Thursday, August 28, 2014

Movie Review: Divergent

When I first saw ads for the movie Divergent, I wasn't interested. It looked like one of those dystopian teenage books, a rip off of Hunger Games in a more urban setting. But upon recommendation of a friend, I put it on my Netflix queue near the top.

And I must say, I enjoyed it. Divergent is about a society centered in a post-apocalyptic Chicago. The people are divided into five groups called "factions" based on personality type and predisposition. One group are farmers, one are the one who function as courts and lawyers, one is the scientists (the "Erudite"), one the police/military (the "Dauntless"), and one runs the government because they are honest, plain, and have no personal ambitions, and are selfless (the "Abnegation"). The Abnegation are so selfless, they lock mirrors to discourage vanity.

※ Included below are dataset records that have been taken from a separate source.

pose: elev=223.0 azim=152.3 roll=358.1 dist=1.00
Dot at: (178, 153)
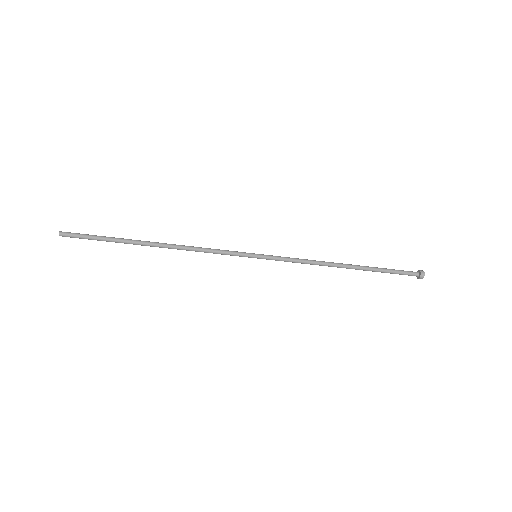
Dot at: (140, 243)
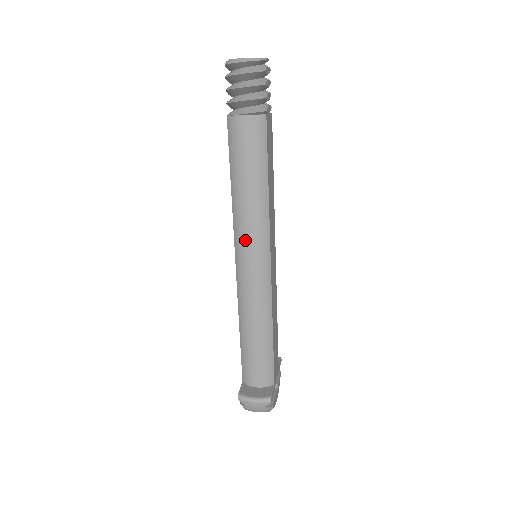
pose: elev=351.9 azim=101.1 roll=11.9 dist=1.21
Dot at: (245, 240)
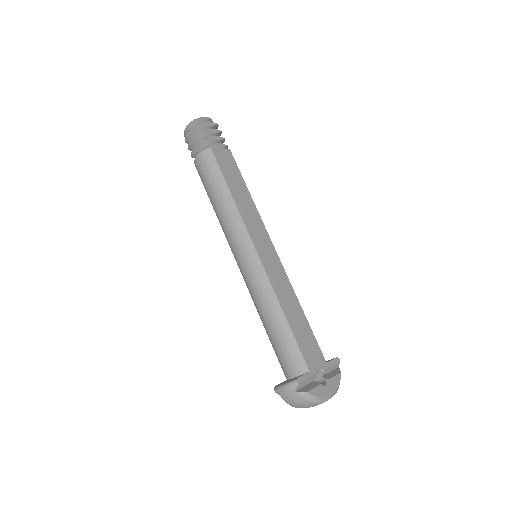
Dot at: (231, 241)
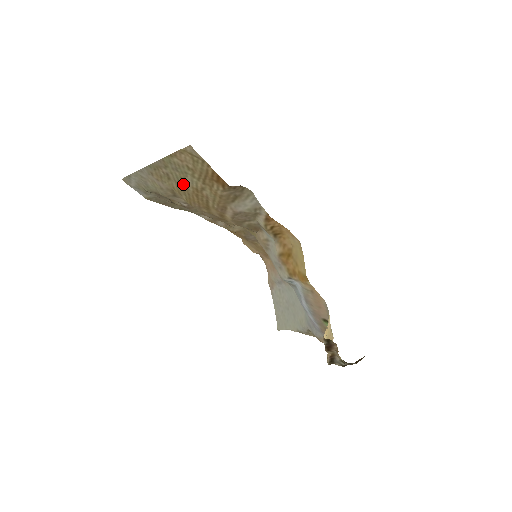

At a certain age, teenagers take a test to see which faction they should join (their "predisposition") and then at a ceremony, join the one they wish but are strongly encouraged to join the one they have a predisposition for.

The story centers on Tris (played by the lovely Shailene Woodley), an Abnegation teenager whose test gives her no predisposition. This makes her "divergent." Her tester tells her to tell no one and marks her "manually" as predisposed for Abnegation. Because, this is a society that frowns upon divergence (and dissent and free will and human nature), she has to keep her test results secret. Despite her parents wishes (and her faked test results), she joins the Dauntless.

While a great deal of the movie deals with Tris' struggles to make it as a Dauntless (if she fails, she becomes "factionless and is essentially reduced to being a homeless beggar), there is something sinister going on (more so than the basic tyranny of the whole system).

The movie drags a little during Tris' basic training (I sort of got tired of seeing her get beat up) but once the conspiracy is revealed, it moves quickly. For a 2 hour, 20 minute movie, it goes much faster (a fair amount of time is spent explaining the society). But the underlying truths that Divergent tells about human nature and the quest of tyrants to suppress it are timeless. The movie climaxes with a confrontation between Tris as a divergent and the head of the Erudites who wants more control of the people of the society.

Between the action and the philosophy, this is a good movie. Not totally popcorn, not totally philosophical discussion, it's a great mix of both. I gave it 4 stars on Netflix.